Visual exploratory analysis

Introduction

In this lab, we will extend your skills to explore data by visualizing it… and R is great for this! It is actually a highly-demand skill in the job market.

Visualizing data is an important process in at least two stages in quantitative research: First, for you as a researcher to get familiar with the data; and second, to communicate your findings. R includes two important tools to achieve this: First, the wonderful ggplot2 package (included in tidyverse), a powerful tool to explore and plot data. Second, R Markdown which allows you to create integrated quantitative reports. Combining and mastering the two can create very effective results.

Data visualization

Visual data exploration with ggplot2 (Artwork by @alison_horst).

Visual data exploration. Source: Horst (n.d.)

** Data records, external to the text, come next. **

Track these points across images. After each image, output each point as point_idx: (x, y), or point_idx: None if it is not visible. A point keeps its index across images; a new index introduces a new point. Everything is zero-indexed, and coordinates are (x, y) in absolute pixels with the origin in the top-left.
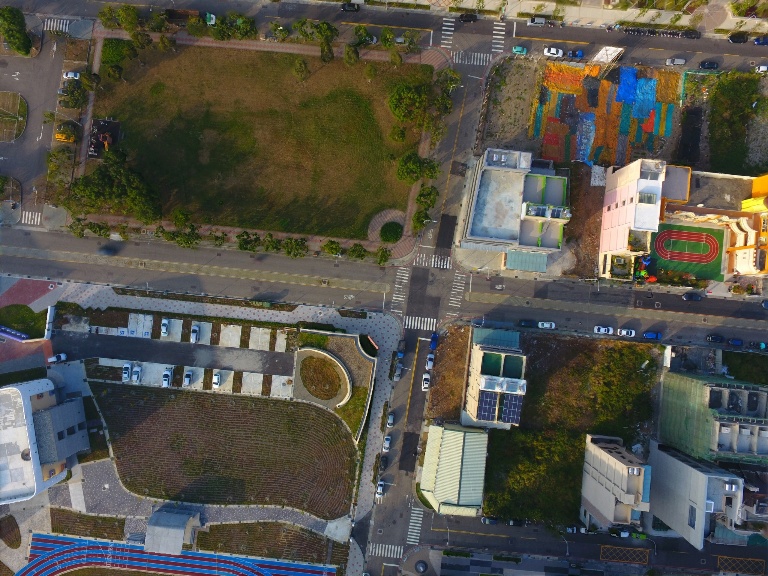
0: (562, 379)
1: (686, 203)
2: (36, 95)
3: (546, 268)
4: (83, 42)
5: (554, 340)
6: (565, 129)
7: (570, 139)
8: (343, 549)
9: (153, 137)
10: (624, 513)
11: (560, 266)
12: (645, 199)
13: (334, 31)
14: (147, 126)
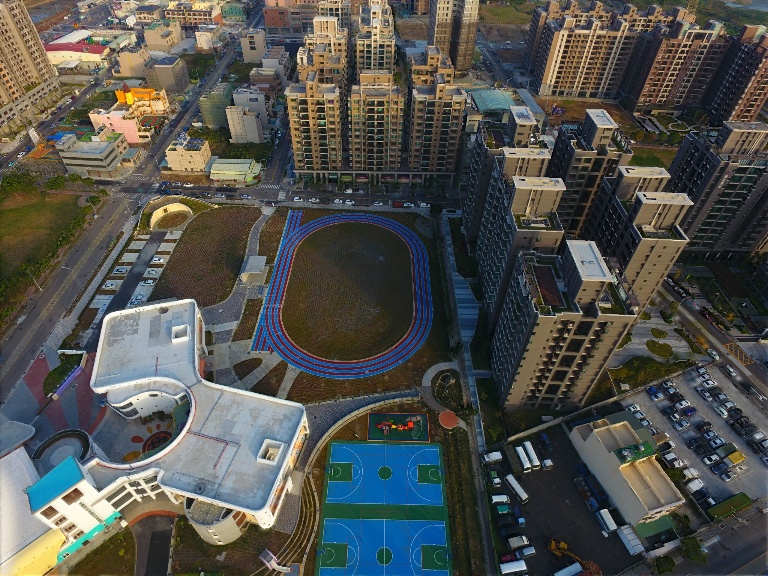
0: None
1: None
2: None
3: None
4: None
5: None
6: None
7: None
8: None
9: None
10: None
11: (141, 151)
12: None
13: None
14: None
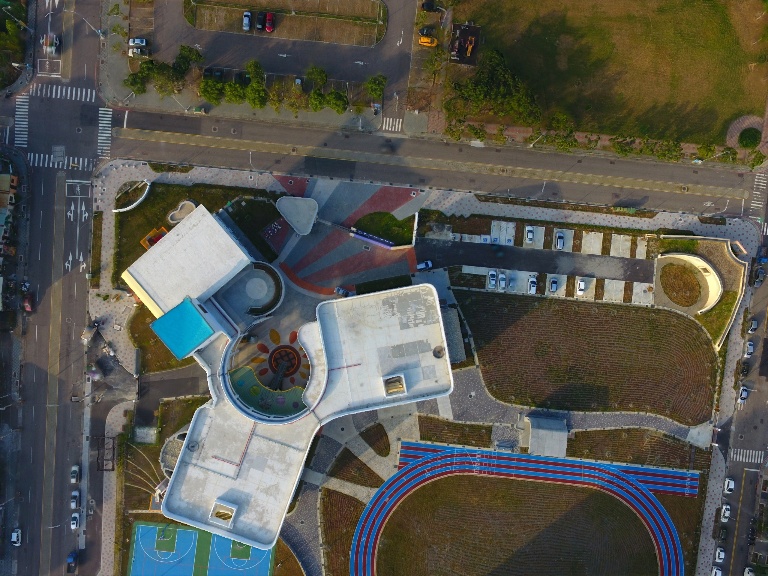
0: None
1: None
2: None
3: None
4: None
5: None
6: None
7: None
8: (705, 455)
9: (513, 42)
10: None
11: None
12: None
13: None
14: (507, 31)
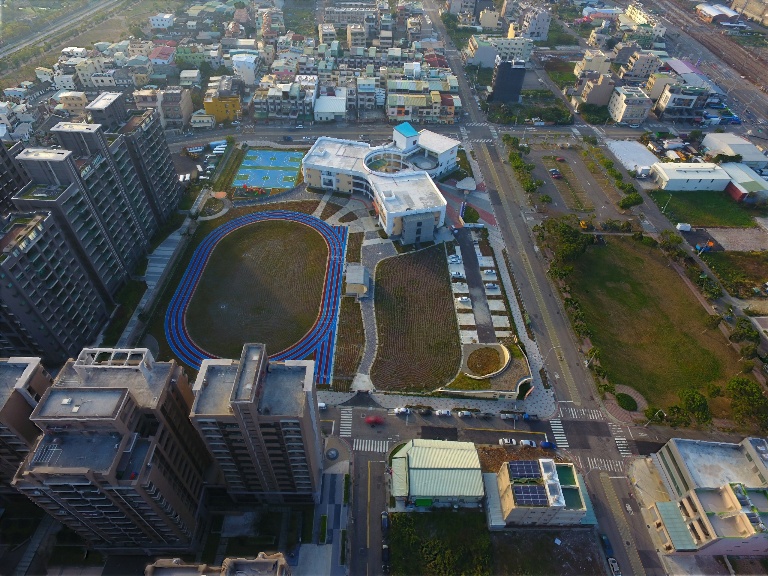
0: None
1: None
2: (599, 214)
3: (677, 560)
4: (642, 229)
5: None
6: None
7: None
8: (346, 388)
9: (608, 260)
10: None
11: None
12: None
13: (757, 341)
14: (612, 257)
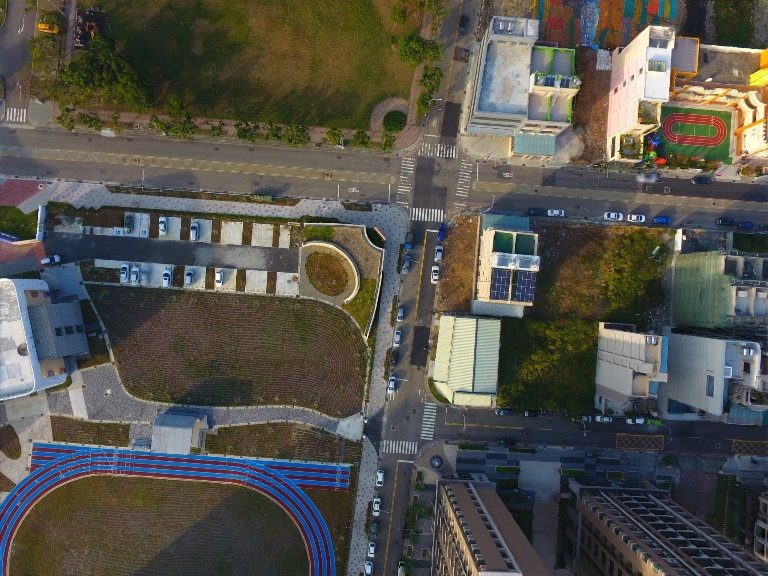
0: (573, 268)
1: (694, 78)
2: None
3: (554, 154)
4: None
5: (564, 228)
6: (569, 12)
7: (574, 22)
8: (356, 447)
9: (142, 27)
10: (642, 387)
11: (568, 152)
12: (655, 67)
13: None
14: (135, 16)
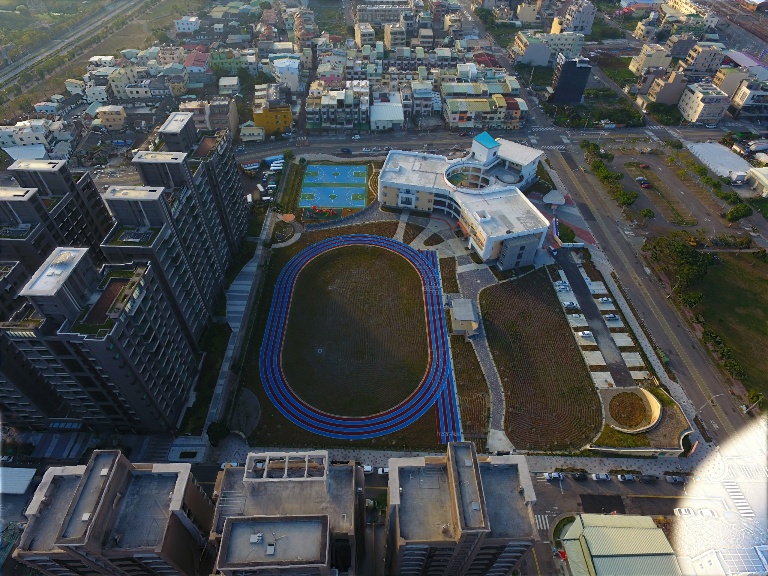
0: None
1: None
2: None
3: None
4: (755, 244)
5: None
6: None
7: None
8: (482, 448)
9: (729, 281)
10: None
11: None
12: None
13: None
14: (733, 278)
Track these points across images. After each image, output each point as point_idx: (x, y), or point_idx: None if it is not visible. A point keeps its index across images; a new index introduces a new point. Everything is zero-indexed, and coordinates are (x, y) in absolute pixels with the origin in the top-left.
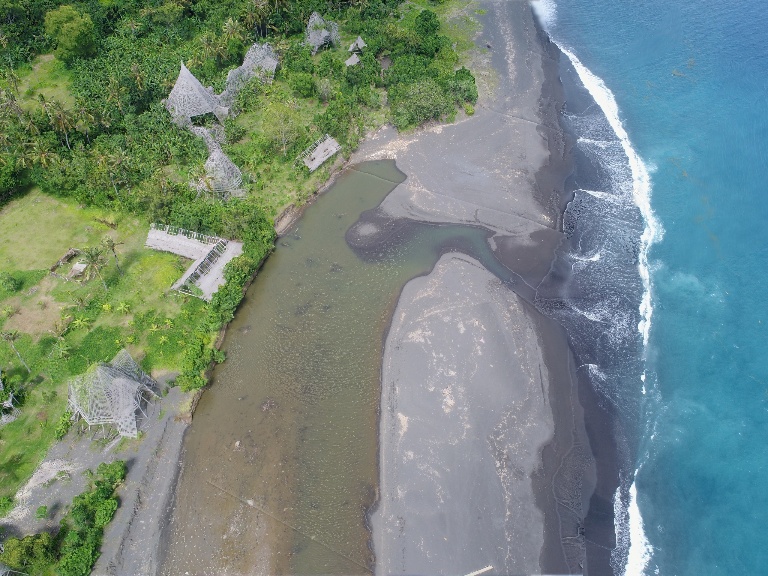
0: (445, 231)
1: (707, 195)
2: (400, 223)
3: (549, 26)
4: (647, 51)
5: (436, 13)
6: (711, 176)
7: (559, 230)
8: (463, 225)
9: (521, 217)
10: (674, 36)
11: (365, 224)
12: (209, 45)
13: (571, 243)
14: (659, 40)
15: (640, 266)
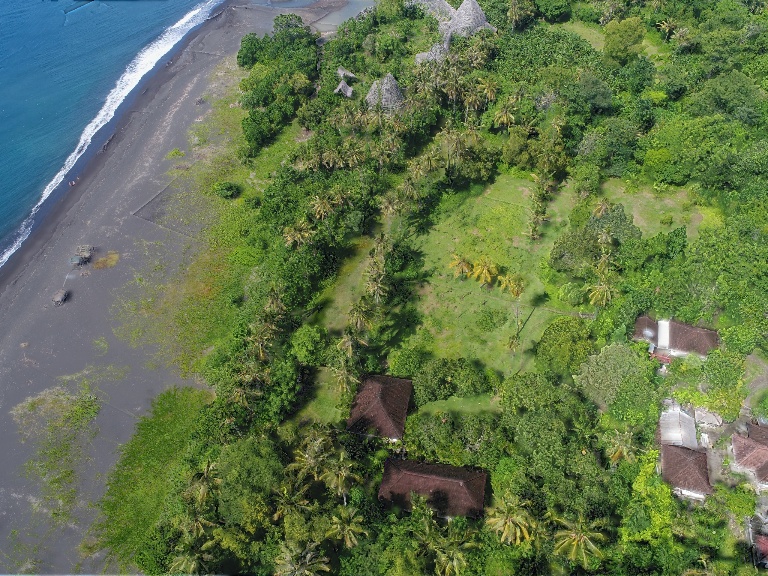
0: (293, 6)
1: (136, 2)
2: (318, 7)
3: (91, 159)
4: (35, 96)
5: (235, 167)
6: (126, 1)
7: (229, 6)
8: (282, 7)
9: (248, 7)
10: (4, 81)
11: (338, 6)
12: (481, 41)
13: (227, 3)
14: (13, 95)
15: (196, 1)
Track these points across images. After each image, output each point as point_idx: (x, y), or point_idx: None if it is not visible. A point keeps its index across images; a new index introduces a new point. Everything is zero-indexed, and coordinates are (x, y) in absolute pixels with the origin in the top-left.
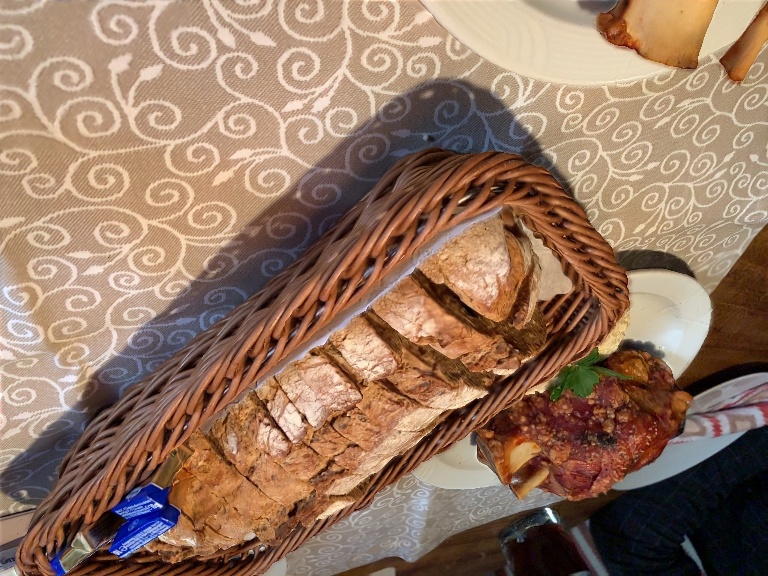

Visualizations are important for any quantitative analysis. These are helpful to identify overall trends, problems, or extreme values in your data at an initial stage. Additionally, visualizations are key to communicate your results at the final stage of the research process. These two stages are known as exploratory and explanatory visualizations, respectively. Base R includes some functionalities to create basic plots. These are often used to generate quick exploratory visualizations. In addition, ggplot2, which is one of the most popular data visualization tools for R, allows you to extend the base R capabilities and create publishable high-quality plots. In this lab we will focus on ggplot2.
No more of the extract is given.